Even on the marketing side, though, there have been hurdles. Wal-Mart, the national powerhouse in general merchandise, didn’t like the initial pricing concept and declined to carry the product because it was going to sell for just 20 percent less than the national brands.


“That taught us a big lesson,” Burke said. “We had to bring in a third pricing and business model; with slimmer margins we ended up being able to come out at lower prices.”



Risky coattail riding?

Not everyone shares Burke’s belief that he’s insulated from legal challenges.


“Is riding coattails and marketing by reference an implied claim based on the original marketer’s claims?” asked Loeb & Loeb attorney Michael Mallow, who has worked on diet product cases in the past, as well as antitrust law. “That’s the question. The FTC takes significant liberal license with an implied claim, and could in some cases hold the generic manufacturer liable.”


The Federal Trade Commission announced in January that it had recovered $25 million to settle allegations of deceptive marketing from Xenadrine EFX, CortiSlim, TrimSpa, and One-A-Day WeightSmart some of the very products that Diet Classics’ formulas emulate.

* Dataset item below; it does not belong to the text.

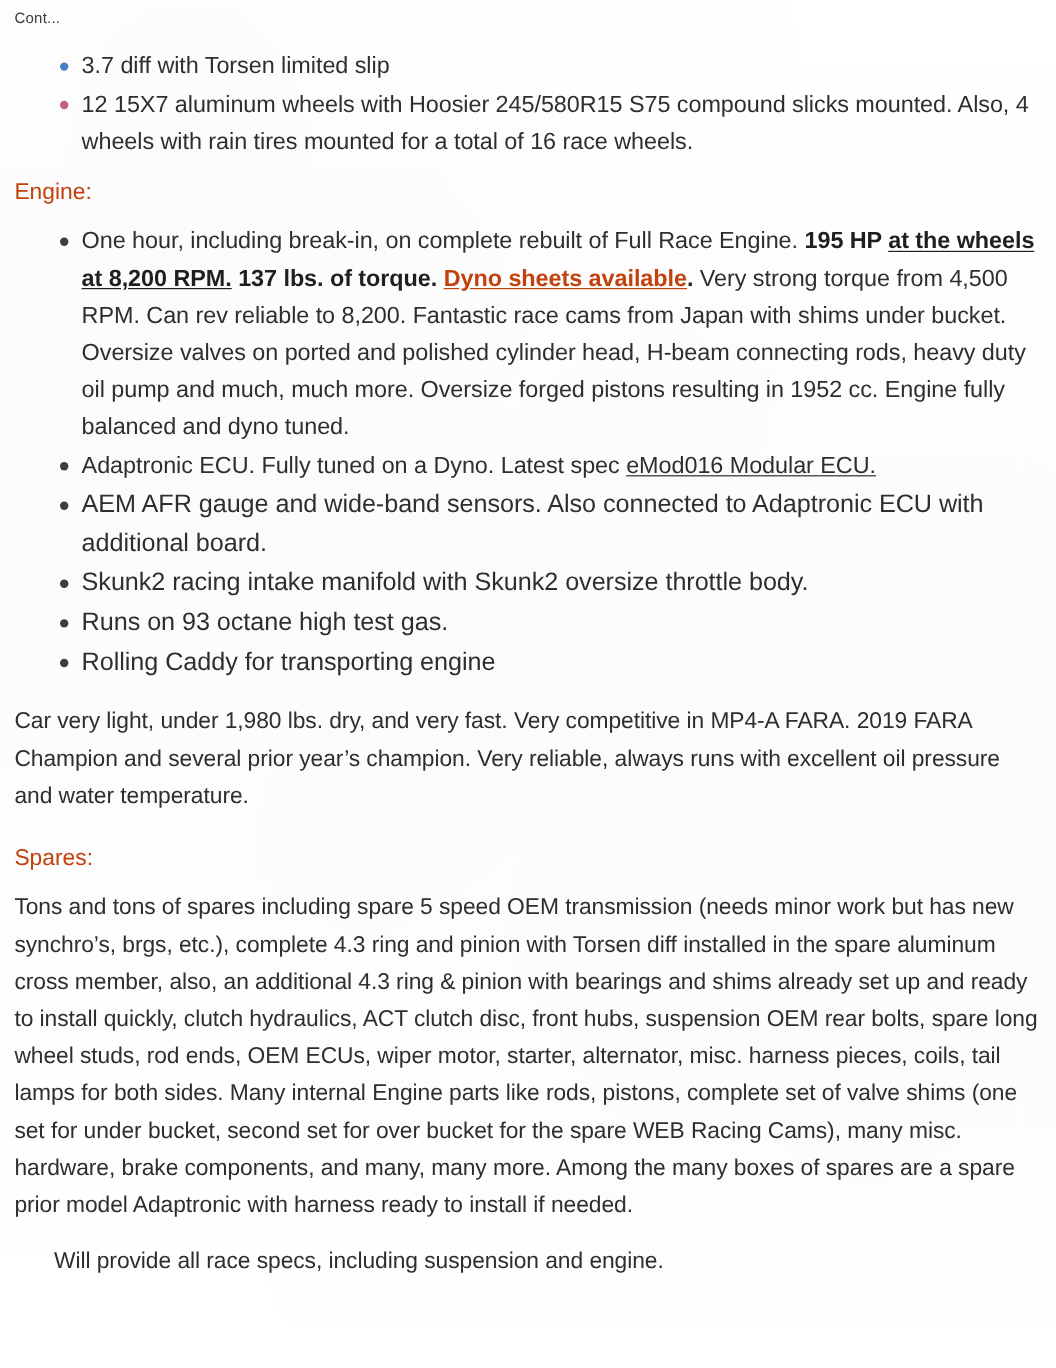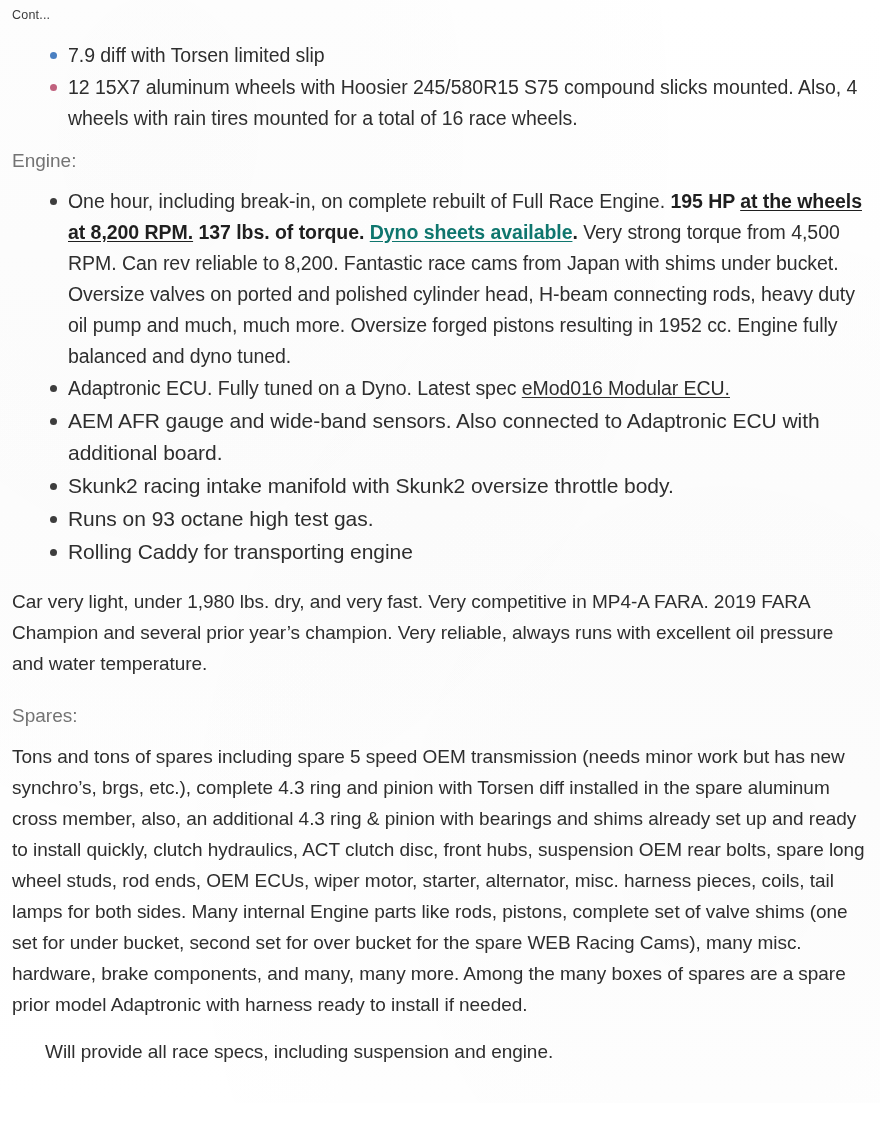"7.9 diff with Torsen limited" span { text: 7.9 -> 3.7 }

“I think they have a defensible position if regulators come knocking on door, but the thought that nobody will come knocking is a bit na & #271;ve,” Mallow said. “It’s a great business idea, but by making those comparisons there could be some implied claim; they need to make some disclaimer that they are not purporting to claim that these other products work either.”



Diet Classics LLC


Year founded:

2006


Core business:

Manufacturing and marketing a line of generic weight loss products similar to leading national brands


2006 Employees:

14


2007 Employees:

20


Goal:

Convert users of name-brand diet products into Diet Classics customers by offering substantial cost savings on similar product formulas


Driving Force:

Desire of consumers to spend less on weight control products.